Allan Sauder joined MEDA in 1987 and served as president from 2002 to 2018. He holds the record as the longest-serving MEDA president to date. One of Sauder’s predecessors, Neil Janzen, was enrolled in the Master of Business Administration program at Western University (formerly UWO) in London, Ontario, at the same time as Sauder. Sauder worked as a project manager in Tanzania and then as director of international operations before becoming president. He oversaw a period of tremendous growth at MEDA. Revenues from institutional contracts grew more than five-fold during his tenure as president. Gifts from private donors grew at an even faster rate. MEDA’s budget in his final year heading the organization reached $35 million, seven times what it was when he took office.
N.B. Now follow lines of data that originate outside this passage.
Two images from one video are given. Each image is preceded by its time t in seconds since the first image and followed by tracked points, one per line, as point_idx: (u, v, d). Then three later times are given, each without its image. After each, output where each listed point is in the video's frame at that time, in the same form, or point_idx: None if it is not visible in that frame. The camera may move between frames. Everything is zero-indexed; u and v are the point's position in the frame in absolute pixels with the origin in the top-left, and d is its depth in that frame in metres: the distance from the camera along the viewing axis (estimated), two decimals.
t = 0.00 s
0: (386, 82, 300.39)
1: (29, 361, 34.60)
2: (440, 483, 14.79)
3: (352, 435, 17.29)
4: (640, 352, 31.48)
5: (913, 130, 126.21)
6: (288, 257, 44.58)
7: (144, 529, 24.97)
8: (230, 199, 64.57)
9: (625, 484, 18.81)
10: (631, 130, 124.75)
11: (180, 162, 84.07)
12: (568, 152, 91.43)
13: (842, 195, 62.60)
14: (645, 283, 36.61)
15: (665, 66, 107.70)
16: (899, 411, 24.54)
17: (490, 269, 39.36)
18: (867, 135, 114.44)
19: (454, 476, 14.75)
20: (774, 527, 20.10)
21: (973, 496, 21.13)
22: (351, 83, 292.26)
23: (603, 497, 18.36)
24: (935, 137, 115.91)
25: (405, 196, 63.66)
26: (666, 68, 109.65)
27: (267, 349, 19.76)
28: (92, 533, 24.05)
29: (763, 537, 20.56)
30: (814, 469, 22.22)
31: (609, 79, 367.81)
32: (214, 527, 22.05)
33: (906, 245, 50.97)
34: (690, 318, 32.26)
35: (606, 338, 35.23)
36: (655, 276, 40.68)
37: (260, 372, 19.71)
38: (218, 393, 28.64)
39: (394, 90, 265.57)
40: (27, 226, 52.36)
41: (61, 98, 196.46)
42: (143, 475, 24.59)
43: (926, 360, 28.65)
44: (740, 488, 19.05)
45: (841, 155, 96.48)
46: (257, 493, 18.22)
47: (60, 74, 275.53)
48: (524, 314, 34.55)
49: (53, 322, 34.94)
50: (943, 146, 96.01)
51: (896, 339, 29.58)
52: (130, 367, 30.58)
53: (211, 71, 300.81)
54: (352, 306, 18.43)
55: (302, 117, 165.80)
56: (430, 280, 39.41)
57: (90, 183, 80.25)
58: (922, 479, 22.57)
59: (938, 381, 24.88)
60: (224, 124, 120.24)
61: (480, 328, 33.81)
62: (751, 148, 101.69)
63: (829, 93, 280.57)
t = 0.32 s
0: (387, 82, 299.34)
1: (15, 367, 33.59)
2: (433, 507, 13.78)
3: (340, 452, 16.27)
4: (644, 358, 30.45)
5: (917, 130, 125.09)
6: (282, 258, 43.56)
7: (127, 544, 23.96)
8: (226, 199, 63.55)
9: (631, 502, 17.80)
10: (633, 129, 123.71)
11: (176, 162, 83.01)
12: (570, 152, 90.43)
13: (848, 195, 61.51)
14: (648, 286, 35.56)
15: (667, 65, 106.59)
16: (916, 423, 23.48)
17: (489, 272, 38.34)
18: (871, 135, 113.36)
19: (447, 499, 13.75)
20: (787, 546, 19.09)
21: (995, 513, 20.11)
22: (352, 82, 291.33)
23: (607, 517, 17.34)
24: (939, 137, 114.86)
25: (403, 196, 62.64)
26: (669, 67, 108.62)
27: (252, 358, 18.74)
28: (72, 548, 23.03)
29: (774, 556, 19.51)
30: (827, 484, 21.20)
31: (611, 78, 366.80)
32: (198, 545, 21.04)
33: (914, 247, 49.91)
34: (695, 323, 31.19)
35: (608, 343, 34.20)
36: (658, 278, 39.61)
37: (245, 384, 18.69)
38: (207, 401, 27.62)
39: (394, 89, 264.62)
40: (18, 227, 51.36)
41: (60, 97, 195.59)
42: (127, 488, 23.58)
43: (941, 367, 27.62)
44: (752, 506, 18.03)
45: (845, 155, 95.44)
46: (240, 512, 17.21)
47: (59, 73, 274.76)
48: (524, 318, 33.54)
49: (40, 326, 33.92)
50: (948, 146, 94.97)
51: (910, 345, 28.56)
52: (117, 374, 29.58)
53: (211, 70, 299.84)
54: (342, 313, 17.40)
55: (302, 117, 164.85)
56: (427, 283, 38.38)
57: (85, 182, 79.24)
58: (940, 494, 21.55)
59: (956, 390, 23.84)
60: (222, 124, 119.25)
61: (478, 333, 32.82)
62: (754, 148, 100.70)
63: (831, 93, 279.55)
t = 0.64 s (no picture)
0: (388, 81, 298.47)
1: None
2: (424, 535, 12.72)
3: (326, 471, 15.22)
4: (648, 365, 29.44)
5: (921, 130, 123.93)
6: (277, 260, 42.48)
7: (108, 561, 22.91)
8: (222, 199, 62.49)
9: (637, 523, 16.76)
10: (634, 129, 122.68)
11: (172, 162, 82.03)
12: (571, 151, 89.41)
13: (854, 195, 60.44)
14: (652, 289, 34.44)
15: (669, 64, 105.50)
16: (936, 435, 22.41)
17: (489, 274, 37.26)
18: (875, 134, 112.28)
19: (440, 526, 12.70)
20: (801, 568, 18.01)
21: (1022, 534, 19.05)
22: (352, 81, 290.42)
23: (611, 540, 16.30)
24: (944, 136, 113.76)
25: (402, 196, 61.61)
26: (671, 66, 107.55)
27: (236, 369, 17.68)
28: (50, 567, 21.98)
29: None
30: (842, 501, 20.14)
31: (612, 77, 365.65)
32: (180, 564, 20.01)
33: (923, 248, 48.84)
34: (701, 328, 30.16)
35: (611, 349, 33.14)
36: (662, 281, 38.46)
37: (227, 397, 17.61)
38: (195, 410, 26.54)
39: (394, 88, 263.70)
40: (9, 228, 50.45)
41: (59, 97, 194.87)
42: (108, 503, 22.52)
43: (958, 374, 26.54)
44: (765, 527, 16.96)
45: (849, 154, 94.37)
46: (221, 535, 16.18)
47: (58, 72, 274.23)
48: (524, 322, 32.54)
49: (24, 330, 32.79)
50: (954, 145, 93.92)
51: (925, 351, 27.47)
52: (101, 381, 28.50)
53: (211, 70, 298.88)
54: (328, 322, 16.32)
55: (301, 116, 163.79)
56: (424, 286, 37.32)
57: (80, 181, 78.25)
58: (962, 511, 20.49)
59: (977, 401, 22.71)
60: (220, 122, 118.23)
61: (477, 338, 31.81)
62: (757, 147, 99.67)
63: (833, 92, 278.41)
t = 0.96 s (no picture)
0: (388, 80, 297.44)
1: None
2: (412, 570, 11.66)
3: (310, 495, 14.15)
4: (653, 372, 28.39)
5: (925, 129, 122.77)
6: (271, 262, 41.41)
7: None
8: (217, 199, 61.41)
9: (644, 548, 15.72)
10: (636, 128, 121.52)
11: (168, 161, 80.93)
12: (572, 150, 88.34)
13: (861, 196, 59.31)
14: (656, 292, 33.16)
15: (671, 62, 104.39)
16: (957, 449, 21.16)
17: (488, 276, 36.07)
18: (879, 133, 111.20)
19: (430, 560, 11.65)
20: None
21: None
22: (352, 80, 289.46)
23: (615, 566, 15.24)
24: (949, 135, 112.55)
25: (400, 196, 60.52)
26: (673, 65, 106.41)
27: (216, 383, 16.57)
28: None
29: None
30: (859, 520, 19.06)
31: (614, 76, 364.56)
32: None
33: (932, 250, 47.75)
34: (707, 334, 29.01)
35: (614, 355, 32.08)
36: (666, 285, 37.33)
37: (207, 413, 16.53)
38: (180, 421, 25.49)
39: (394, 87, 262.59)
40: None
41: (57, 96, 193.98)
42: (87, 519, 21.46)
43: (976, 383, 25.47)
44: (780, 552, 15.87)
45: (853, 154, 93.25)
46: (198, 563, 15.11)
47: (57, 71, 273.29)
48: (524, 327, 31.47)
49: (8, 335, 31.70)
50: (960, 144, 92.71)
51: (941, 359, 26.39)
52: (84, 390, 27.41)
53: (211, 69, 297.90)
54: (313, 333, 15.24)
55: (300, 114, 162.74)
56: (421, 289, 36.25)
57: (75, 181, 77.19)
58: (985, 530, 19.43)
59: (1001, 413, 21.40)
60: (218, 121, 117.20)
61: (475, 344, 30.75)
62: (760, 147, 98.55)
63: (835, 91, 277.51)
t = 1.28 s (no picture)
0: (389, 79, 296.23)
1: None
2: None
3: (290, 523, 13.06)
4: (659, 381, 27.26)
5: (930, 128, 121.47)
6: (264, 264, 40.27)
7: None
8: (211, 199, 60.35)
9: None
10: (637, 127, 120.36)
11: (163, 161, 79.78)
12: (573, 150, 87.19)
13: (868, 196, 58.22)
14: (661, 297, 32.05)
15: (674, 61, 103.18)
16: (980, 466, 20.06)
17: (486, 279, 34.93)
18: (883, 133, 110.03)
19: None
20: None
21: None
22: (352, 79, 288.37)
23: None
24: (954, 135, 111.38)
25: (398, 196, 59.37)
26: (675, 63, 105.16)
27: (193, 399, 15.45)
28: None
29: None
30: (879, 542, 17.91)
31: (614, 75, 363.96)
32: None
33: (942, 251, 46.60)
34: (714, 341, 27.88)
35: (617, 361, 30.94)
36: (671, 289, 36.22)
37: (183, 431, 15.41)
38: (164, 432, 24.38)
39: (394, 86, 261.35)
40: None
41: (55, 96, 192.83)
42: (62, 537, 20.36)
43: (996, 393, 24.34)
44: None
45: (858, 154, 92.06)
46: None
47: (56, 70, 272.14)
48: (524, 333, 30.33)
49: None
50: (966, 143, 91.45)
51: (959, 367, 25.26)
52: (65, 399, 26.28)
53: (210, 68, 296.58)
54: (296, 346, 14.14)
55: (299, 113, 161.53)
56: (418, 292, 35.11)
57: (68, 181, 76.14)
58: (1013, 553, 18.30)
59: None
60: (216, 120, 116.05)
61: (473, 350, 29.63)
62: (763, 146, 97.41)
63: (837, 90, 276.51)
One of the more significant strategic shifts at MEDA under Sauder’s presidency was MEDA’s move to a lead firm model. Where MEDA staff had previously worked directly with farmers and other clients, it now began providing incentives to processors and other businesses to do that training. It “was definitely an approach that was formalized in several projects during my tenure,” Sauder said. “The Ukraine project was a good example of this approach, but there were others, such as the earlier Afghanistan project with women gardeners.”

Dorothy Nyambi joined MEDA in December 2018, bringing a vast and deep-lived experience in international economic development. Starting her career in health, she moved into international development, where she worked in a wide range of sectors. She is the first woman and first person of African descent to head the organization. She has ushered in an era of transformation that would ensure MEDA’s continued relevance in the context of a very rapidly changing world. During her third year, she skillfully guided MEDA to secure its largest-ever contract — the groundbreaking $200 million Mastercard Foundation Africa Growth Fund.

Dorothy Nyambi

This transformative initiative, a pivotal component of MEDA’s Vision 2030 strategic plan, is set to generate 15,000 decent jobs for women and youth in seven sub-Saharan African nations in five years. As investments from this visionary project are repaid, they will circle back to MEDA, creating a self-sustaining cycle that enables further reinvestment for additional job creation. As part of the strategic plan, MEDA is doubling down on its focus on agrifood and agribusiness. Historically, this sector has accounted for about 80 percent of MEDA’s work, and it is the sector that most countries in the global south recognize as key for addressing poverty as well as transforming their economies. Another major pillar of MEDA’s current strategic plan is working towards a North-South equilibrium.

This approach aims to increase local decision-making in the design and execution of solutions, working with partners. This will result in streamlining the number of staff positions both in the global north and global south. “The shift arises out of the reality of today’s international development context and in respect for the people on the ground who have the best solutions for their problems,” Nyambi said. “Developing partnerships for system-level impact is also part of MEDA’s strategic plan. As we reduce and establish a leaner corporate structure, a further step for MEDA in the coming year is regionalization in the delivery and oversight of what we do and how we do it. The goal of this is to recognize the role of partners and bring greater efficiency, effectiveness, and continued proper stewardship of the resources entrusted to us. No intervention can claim success and sustainability if the system on which that intervention relies is not addressed and fixed,” she said.